> [What you are asked to do]
Return only the lines from the top of the data down to the one that holds "锚式搅拌器，框式搅拌器，反应釜搅拌器等等，可以", both included, without any pictures.

=-=-=-=-=

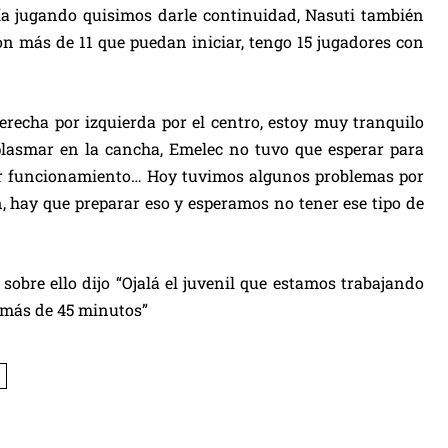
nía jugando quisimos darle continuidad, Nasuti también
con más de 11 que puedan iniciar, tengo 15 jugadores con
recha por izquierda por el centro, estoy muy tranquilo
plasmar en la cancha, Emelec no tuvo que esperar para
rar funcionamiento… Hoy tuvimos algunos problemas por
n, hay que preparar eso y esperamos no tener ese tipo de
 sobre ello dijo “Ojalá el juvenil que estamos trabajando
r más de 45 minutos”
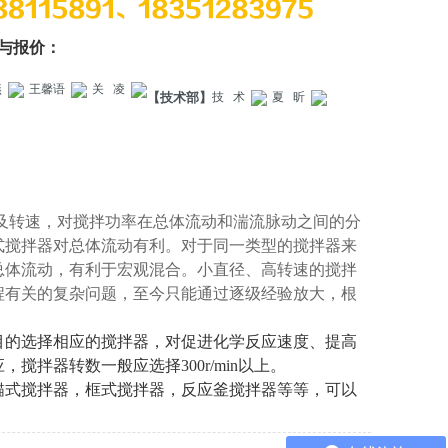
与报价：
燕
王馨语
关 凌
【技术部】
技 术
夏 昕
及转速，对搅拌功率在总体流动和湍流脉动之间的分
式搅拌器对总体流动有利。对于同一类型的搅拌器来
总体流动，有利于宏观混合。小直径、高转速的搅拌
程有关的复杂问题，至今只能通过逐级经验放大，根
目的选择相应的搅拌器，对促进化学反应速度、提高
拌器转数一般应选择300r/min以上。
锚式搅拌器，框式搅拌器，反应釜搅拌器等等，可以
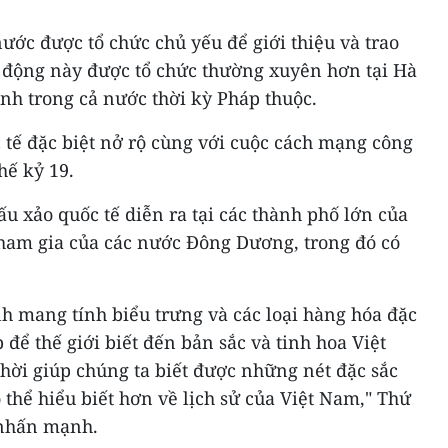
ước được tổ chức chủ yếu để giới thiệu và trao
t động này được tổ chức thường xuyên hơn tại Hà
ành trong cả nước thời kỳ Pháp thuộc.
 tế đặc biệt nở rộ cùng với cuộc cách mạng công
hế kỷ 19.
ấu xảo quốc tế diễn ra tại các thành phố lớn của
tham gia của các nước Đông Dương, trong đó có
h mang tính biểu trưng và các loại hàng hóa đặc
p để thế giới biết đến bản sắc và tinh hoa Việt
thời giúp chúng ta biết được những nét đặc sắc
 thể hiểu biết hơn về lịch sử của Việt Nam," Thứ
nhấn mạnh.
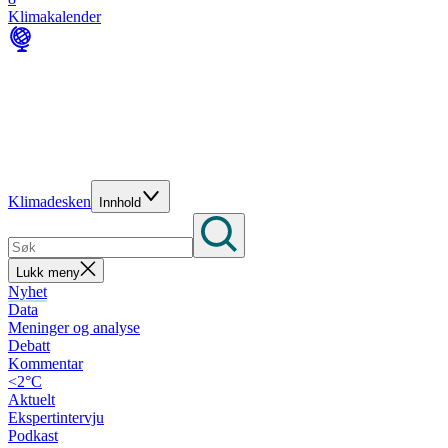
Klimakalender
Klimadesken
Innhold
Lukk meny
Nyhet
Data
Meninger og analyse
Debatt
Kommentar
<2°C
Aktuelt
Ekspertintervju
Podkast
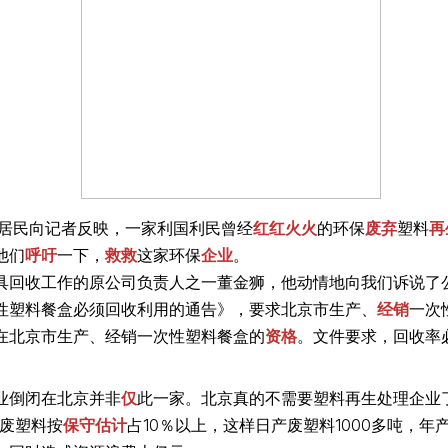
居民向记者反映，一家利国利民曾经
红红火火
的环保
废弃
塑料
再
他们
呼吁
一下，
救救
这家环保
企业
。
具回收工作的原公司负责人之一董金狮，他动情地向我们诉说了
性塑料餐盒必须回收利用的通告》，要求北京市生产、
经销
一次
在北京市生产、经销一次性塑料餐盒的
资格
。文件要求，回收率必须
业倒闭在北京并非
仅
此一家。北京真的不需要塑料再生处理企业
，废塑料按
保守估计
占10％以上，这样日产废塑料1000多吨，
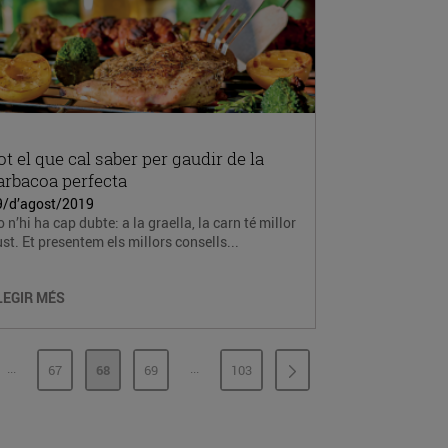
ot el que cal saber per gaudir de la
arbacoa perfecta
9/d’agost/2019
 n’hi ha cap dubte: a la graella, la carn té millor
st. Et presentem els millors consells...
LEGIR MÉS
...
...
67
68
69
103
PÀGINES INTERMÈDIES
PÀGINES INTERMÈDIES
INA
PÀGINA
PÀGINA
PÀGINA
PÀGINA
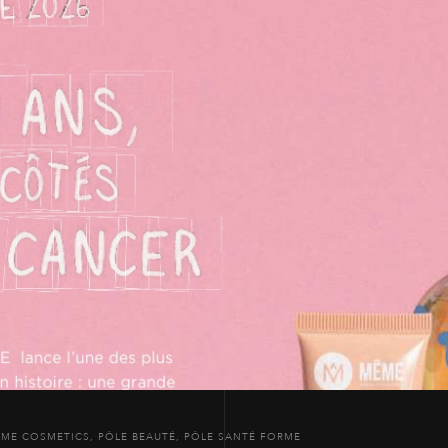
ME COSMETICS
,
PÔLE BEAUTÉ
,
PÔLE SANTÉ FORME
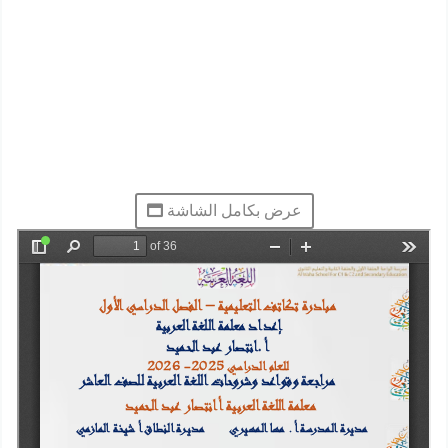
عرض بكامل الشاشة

=-=-=-=-=

> [Task solution]
nía jugando quisimos darle continuidad, Nasuti también
con más de 11 que puedan iniciar, tengo 15 jugadores con
recha por izquierda por el centro, estoy muy tranquilo
plasmar en la cancha, Emelec no tuvo que esperar para
rar funcionamiento… Hoy tuvimos algunos problemas por
n, hay que preparar eso y esperamos no tener ese tipo de
 sobre ello dijo “Ojalá el juvenil que estamos trabajando
r más de 45 minutos”
与报价：
燕
王馨语
关 凌
【技术部】
技 术
夏 昕
及转速，对搅拌功率在总体流动和湍流脉动之间的分
式搅拌器对总体流动有利。对于同一类型的搅拌器来
总体流动，有利于宏观混合。小直径、高转速的搅拌
程有关的复杂问题，至今只能通过逐级经验放大，根
目的选择相应的搅拌器，对促进化学反应速度、提高
拌器转数一般应选择300r/min以上。
锚式搅拌器，框式搅拌器，反应釜搅拌器等等，可以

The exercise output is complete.